Muffin Tops and Mayhem

A Recipe for Disaster

Dry Ingredients:

Wet Ingredients:

Decoration:

Cream together the daughter leaving with the back injury and beat until light and fluffy.

Stir in the paternal mini-stroke and chocolate obsessed, vomiting, diarrhoea fountain of a dog.

Fold in the remaining ingredients being careful not to over-mix.

If the mixture seems a bit dry add the amount of wee that has recently started leaking every time you cough, sneeze or laugh.

Place the mixture in a greased and floured 9 inch cake tin and bake for 20 minutes at the temperature of your perpetual hot flushes.

When the cake has cooled decorate with the glacé tears of a woman on the verge of a breakdown and sprinkle with pandemic stress shavings.

Allow to mature for 4 weeks while you wait for the men in white coats to come and take you away in a van that you suspect will be surprisingly comfortable.

Sometimes life just gets in the way…

It is fair to say that the last few weeks have been horrendous. I think that I could have coped with all the shit that has happened if I had been able to train.

There is no doubt that exercise improves my mental state and without it I have been lost.

● **Provided data**
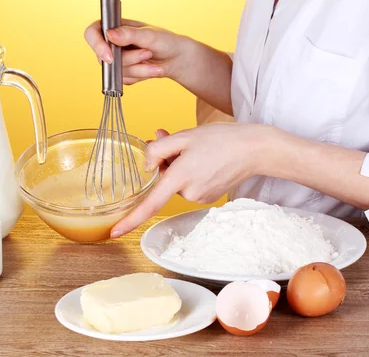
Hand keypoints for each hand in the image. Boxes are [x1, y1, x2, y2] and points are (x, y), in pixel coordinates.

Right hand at [84, 19, 192, 84]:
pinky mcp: (123, 73)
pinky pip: (124, 80)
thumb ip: (129, 34)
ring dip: (138, 68)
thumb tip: (110, 35)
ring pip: (116, 71)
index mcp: (114, 27)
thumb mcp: (149, 34)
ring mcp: (116, 59)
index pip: (92, 33)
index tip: (109, 56)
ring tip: (152, 59)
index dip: (96, 45)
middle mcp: (112, 43)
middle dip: (128, 59)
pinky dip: (140, 75)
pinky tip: (151, 69)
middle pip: (105, 57)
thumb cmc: (165, 41)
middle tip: (147, 53)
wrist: (176, 58)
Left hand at [110, 123, 274, 237]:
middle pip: (164, 181)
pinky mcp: (207, 197)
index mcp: (180, 177)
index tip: (114, 232)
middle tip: (176, 142)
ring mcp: (199, 197)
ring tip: (198, 150)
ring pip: (176, 182)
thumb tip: (147, 165)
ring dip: (179, 166)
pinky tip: (205, 159)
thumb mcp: (185, 136)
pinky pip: (189, 184)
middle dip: (165, 163)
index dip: (130, 219)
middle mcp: (189, 192)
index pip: (150, 204)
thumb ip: (158, 149)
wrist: (254, 149)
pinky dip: (190, 172)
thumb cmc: (221, 139)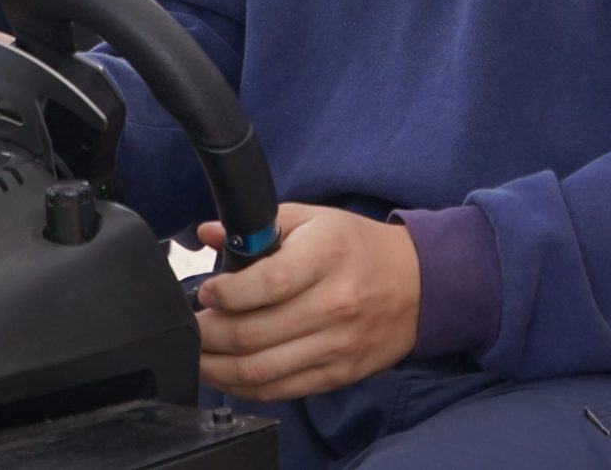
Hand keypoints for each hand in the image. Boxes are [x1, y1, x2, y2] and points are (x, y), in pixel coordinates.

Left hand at [193, 204, 421, 401]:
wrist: (419, 286)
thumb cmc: (358, 249)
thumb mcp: (315, 219)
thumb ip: (261, 224)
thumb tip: (208, 232)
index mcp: (327, 255)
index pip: (270, 283)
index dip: (227, 293)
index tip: (207, 292)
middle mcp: (334, 304)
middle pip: (254, 334)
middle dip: (208, 334)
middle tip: (191, 325)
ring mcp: (336, 345)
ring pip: (259, 371)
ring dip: (216, 367)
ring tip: (198, 353)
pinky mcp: (337, 374)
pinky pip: (278, 391)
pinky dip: (242, 387)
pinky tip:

● **Task set**
a: Answer these questions from the Muffin Tops and Mayhem post:
(i) In what tin is the mixture baked, and for how long?
(ii) How long is the finished cake left to mature?
(iii) What does the writer say improves their mental state?
b: Carry on writing the Muffin Tops and Mayhem post from the point where it stops.
The listing has nothing to do with the Muffin Tops and Mayhem text.

● **Answers to this exercise**
a:
(i) In a greased and floured 9 inch cake tin, for 20 minutes.
(ii) For 4 weeks.
(iii) Exercise.

b:
I have had to navigate the slip road to the highway of cake without the ABS (anti-lock braking system not a six pack) of training, and I haven’t always been able to stop myself.

The psychological need for “treats” at a time of stress can be all consuming (no pun intended). Over the last few weeks I have eaten more rubbish than I have done in months.

Now, “rubbish” is relative. I’ve had a couple of tiny gluten free toasted sandwiches, a couple of homemade scones with clotted cream and a couple of fairy cakes (small English ones not massive modern cupcakes). At the same time I haven’t been drinking enough water or managing to sleep.

The impact of these ‘treats’ has been that I have had an upset tummy, raging dermatitis and a crop of zits the like of which I haven’t had since 1986.

Quite how I’ve managed to keep my weight at 9st 13/10st I don’t know, but I have. My assumption has been that my weight has stayed where it is because I’ve been losing muscle (see my previous post about fat v muscle). I asked Luke about this and he said that it was unlikely that I’ve lost much muscle in a short space of time.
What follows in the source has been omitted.